> TEXT FOR ANALYSIS
--- START ---

District II


December 23, 2014 


To:


Hon. Dale L. English

Circuit Court Judge

Fond du Lac County Courthouse

160 South Macy Street

Fond du Lac, WI 54935

 

Ramona Geib

Clerk of Circuit Court

Fond du Lac County Courthouse

160 South Macy Street

Fond du Lac, WI 54935

 

Daniel Goggin, II

Goggin & Goggin

P.O. Box 646

Neenah, WI 54957-0646
Eric Toney

District Attorney

Fond du Lac County

160 South Macy Street

Fond du Lac, WI 54935

 

Gregory M. Weber

Assistant Attorney General

P.O. Box 7857

Madison, WI 53707-7857

 

Broderick S. Dixon

Columbia Corr. Inst.

P.O. Box 900

Portage, WI 53901-0900


 

You are hereby notified that the Court has entered the following opinion and order: 

 

 

 

 

 

 

 

2014AP1379-CRNM

State of Wisconsin v. Broderick S. Dixon (L.C. # 2013CF5)

 

 

 


Before Neubauer, P.J., Reilly, and Gundrum, JJ.

Broderick Dixon appeals from a judgment of conviction for being a party to the crime of burglary, being a party to the crime of theft of firearms, possession of a firearm by a felon, and three counts of bail jumping.  His appellate counsel has filed a no-merit report pursuant to Wis. Stat. Rule 809.32 (2011-12)[1] and Anders v. California, 386 U.S. 738 (1967).  Dixon has filed a response to the no-merit report.[2]  Wis. Stat. Rule 809.32(1)(e).  Appointed counsel has filed two supplemental no-merit reports.  Rule 809.32(1)(f).  Upon consideration of these submissions and an independent review of the record, including the transcript of the jury trial, we conclude that the judgment may be summarily affirmed because there is no arguable merit to any issue that could be raised on appeal.  See Wis. Stat. Rule 809.21.

--- END ---

> PROVIDED MATERIAL

--- START ---

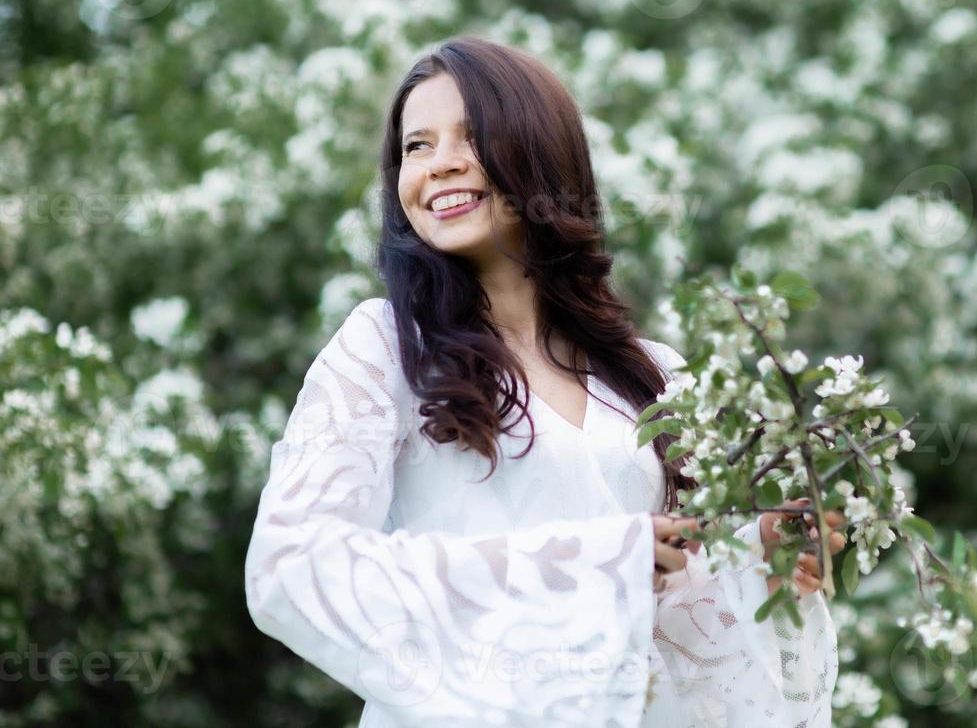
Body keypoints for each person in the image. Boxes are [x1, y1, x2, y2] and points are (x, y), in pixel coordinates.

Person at [243, 37, 847, 727]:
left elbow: (667, 630)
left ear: (539, 152)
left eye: (470, 137)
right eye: (416, 146)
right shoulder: (385, 350)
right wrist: (588, 561)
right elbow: (291, 568)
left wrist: (760, 567)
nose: (439, 165)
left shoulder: (654, 376)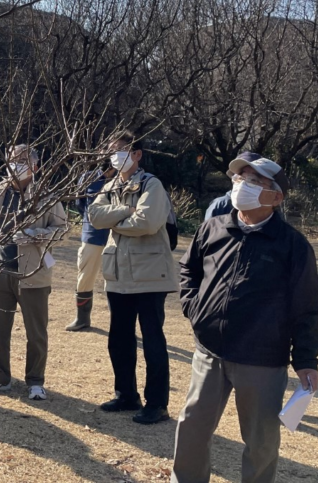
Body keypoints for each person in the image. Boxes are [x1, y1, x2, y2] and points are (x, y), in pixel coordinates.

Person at [172, 156, 318, 483]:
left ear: (277, 197)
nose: (242, 185)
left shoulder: (293, 246)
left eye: (255, 182)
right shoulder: (212, 228)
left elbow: (307, 306)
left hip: (261, 360)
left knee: (261, 442)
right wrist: (194, 308)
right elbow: (188, 270)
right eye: (240, 177)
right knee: (192, 427)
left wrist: (307, 360)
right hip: (209, 352)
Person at [88, 131, 178, 424]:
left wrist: (117, 218)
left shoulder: (152, 184)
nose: (115, 155)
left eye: (120, 150)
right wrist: (127, 210)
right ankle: (125, 394)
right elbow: (94, 217)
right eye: (111, 150)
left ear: (137, 154)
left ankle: (157, 404)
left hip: (150, 274)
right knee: (119, 338)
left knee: (153, 340)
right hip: (118, 274)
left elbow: (148, 222)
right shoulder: (111, 185)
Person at [0, 144, 66, 400]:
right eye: (12, 159)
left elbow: (61, 229)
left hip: (33, 274)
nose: (16, 163)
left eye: (23, 160)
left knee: (36, 332)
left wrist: (36, 234)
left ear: (35, 166)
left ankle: (35, 381)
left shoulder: (46, 195)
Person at [65, 164, 113, 331]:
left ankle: (121, 324)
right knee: (84, 277)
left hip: (118, 237)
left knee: (118, 281)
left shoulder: (126, 179)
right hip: (92, 235)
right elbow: (81, 204)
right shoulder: (87, 178)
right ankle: (82, 318)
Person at [203, 151, 264, 220]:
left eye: (252, 179)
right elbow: (209, 228)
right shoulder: (220, 205)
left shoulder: (266, 206)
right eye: (240, 178)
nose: (244, 183)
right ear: (233, 179)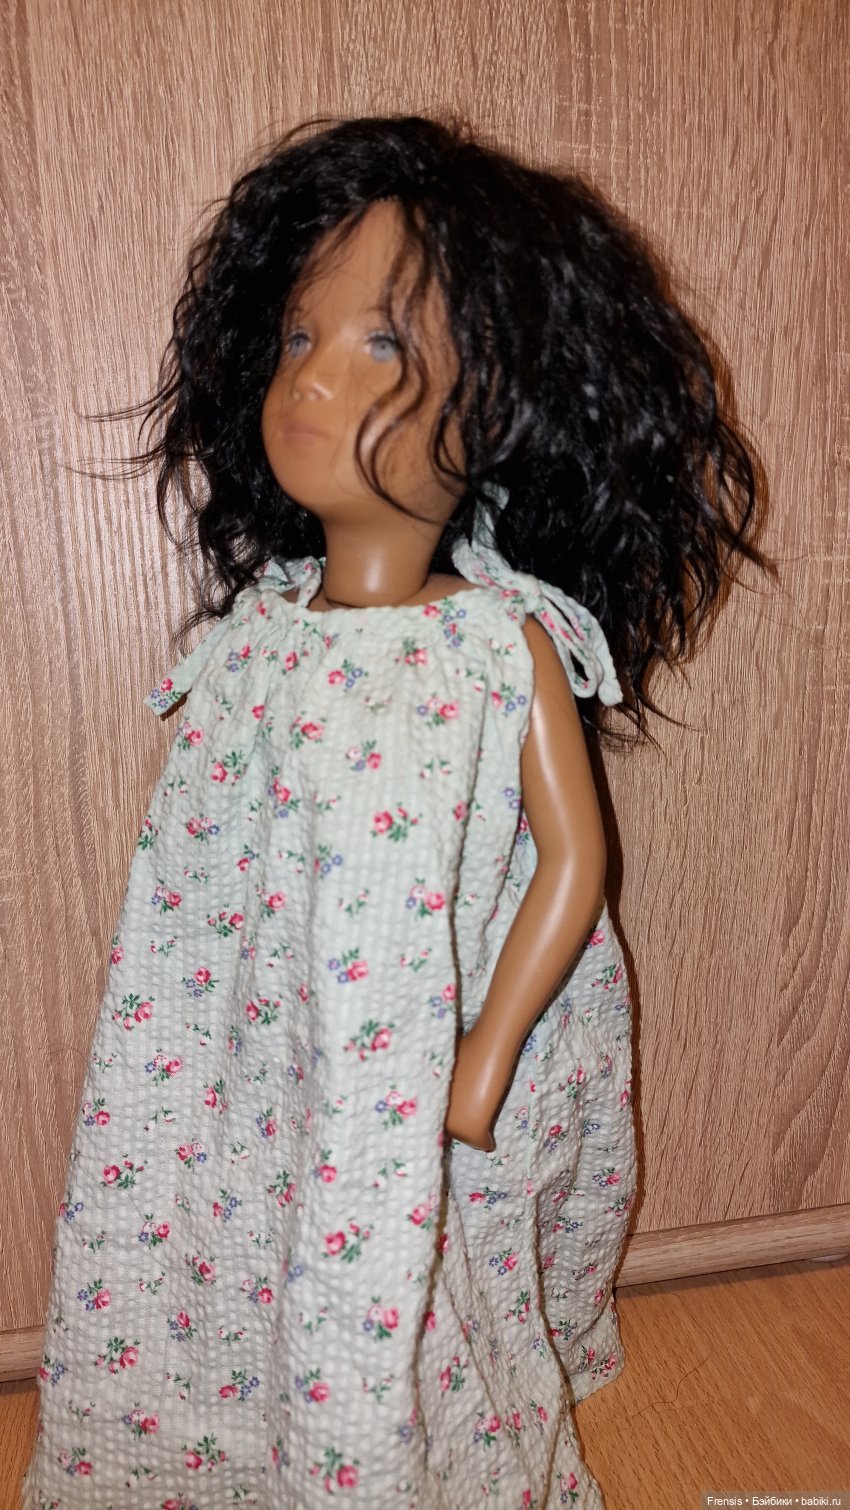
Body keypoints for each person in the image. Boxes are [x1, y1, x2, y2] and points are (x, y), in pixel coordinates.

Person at [22, 112, 774, 1509]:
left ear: (494, 412)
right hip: (251, 1058)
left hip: (419, 1059)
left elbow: (572, 865)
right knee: (240, 1254)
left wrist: (483, 1061)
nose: (313, 378)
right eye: (298, 339)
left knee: (406, 1280)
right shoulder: (255, 638)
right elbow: (204, 859)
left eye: (381, 346)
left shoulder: (497, 642)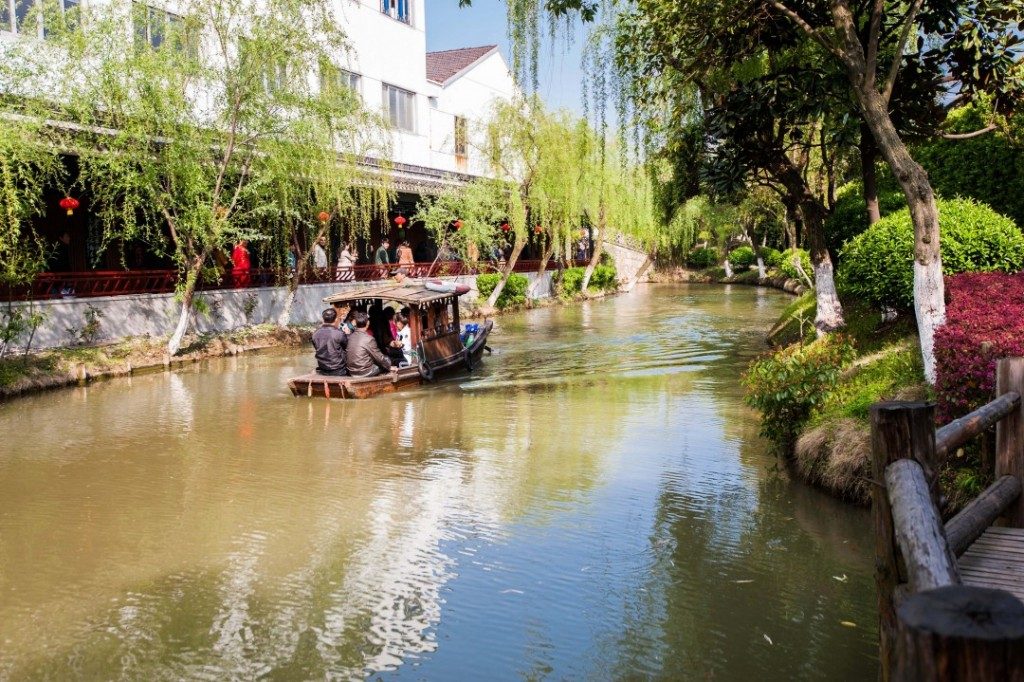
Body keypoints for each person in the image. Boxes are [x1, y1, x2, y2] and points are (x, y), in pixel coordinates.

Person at [346, 311, 393, 377]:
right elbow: (379, 358)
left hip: (352, 371)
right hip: (364, 372)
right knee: (387, 360)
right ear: (368, 323)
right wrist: (389, 366)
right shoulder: (369, 339)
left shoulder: (350, 336)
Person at [311, 307, 350, 376]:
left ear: (323, 319)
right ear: (335, 320)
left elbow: (317, 348)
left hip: (322, 367)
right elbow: (347, 347)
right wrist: (348, 335)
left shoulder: (315, 334)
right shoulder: (339, 333)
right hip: (339, 369)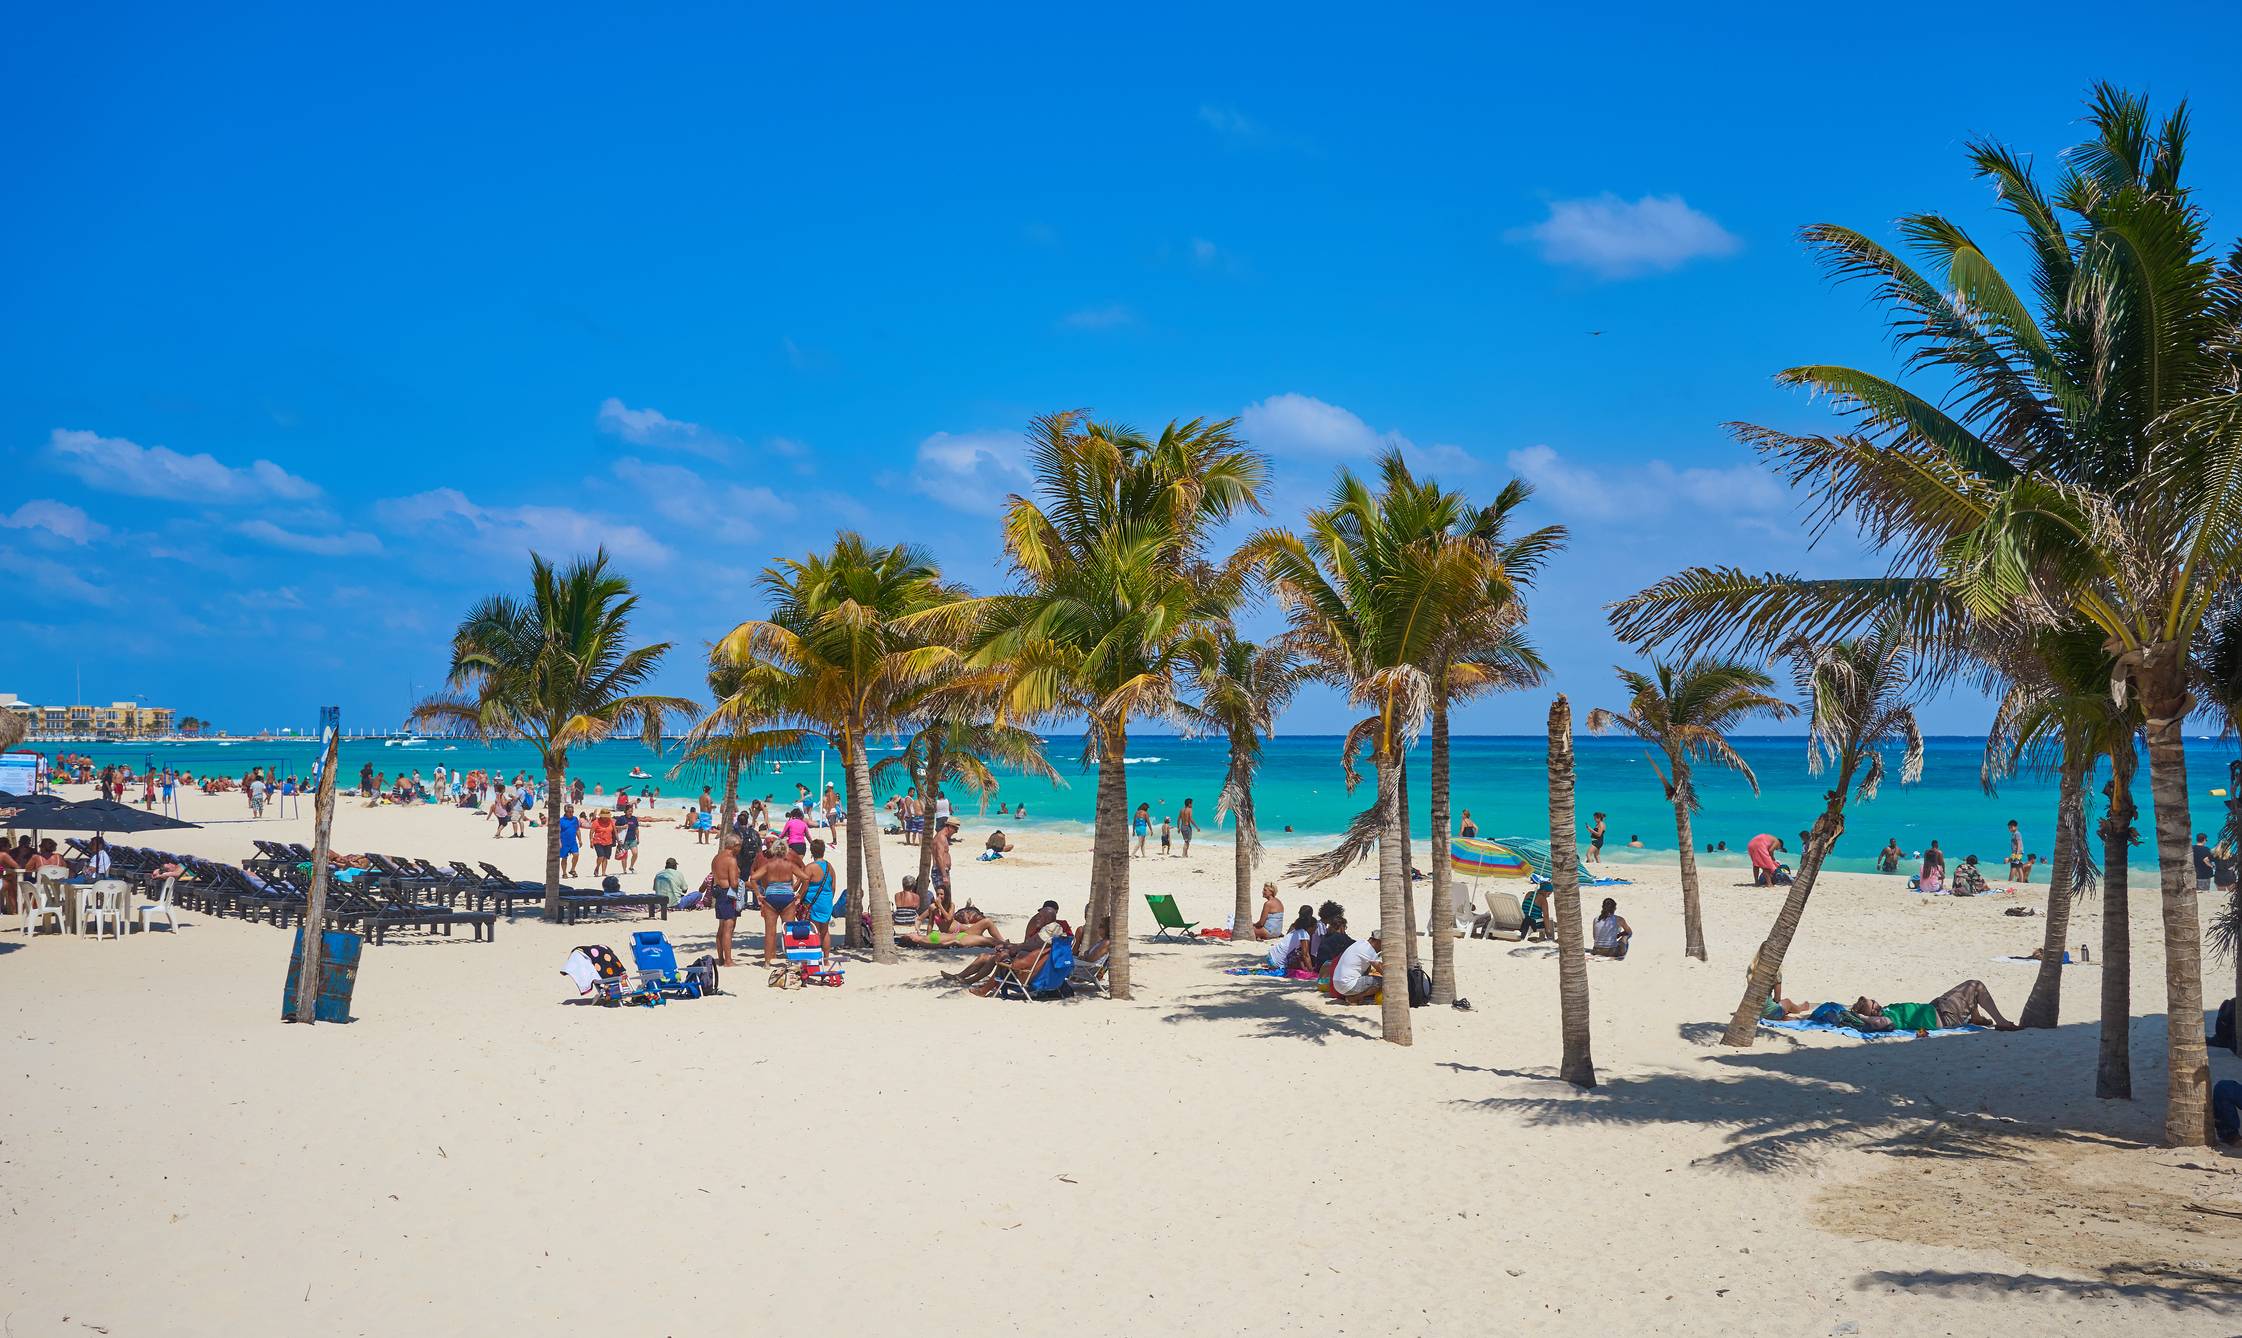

--- END ---

> WHAT YOU NEED TO DO
From the court order above, extract word for word the passage that opens with the words containing "Broderick Dixon appeals" and closes with "Stat. Rule 809.21.".

> SOLUTION TO THE EXERCISE
Broderick Dixon appeals from a judgment of conviction for being a party to the crime of burglary, being a party to the crime of theft of firearms, possession of a firearm by a felon, and three counts of bail jumping.  His appellate counsel has filed a no-merit report pursuant to Wis. Stat. Rule 809.32 (2011-12)[1] and Anders v. California, 386 U.S. 738 (1967).  Dixon has filed a response to the no-merit report.[2]  Wis. Stat. Rule 809.32(1)(e).  Appointed counsel has filed two supplemental no-merit reports.  Rule 809.32(1)(f).  Upon consideration of these submissions and an independent review of the record, including the transcript of the jury trial, we conclude that the judgment may be summarily affirmed because there is no arguable merit to any issue that could be raised on appeal.  See Wis. Stat. Rule 809.21.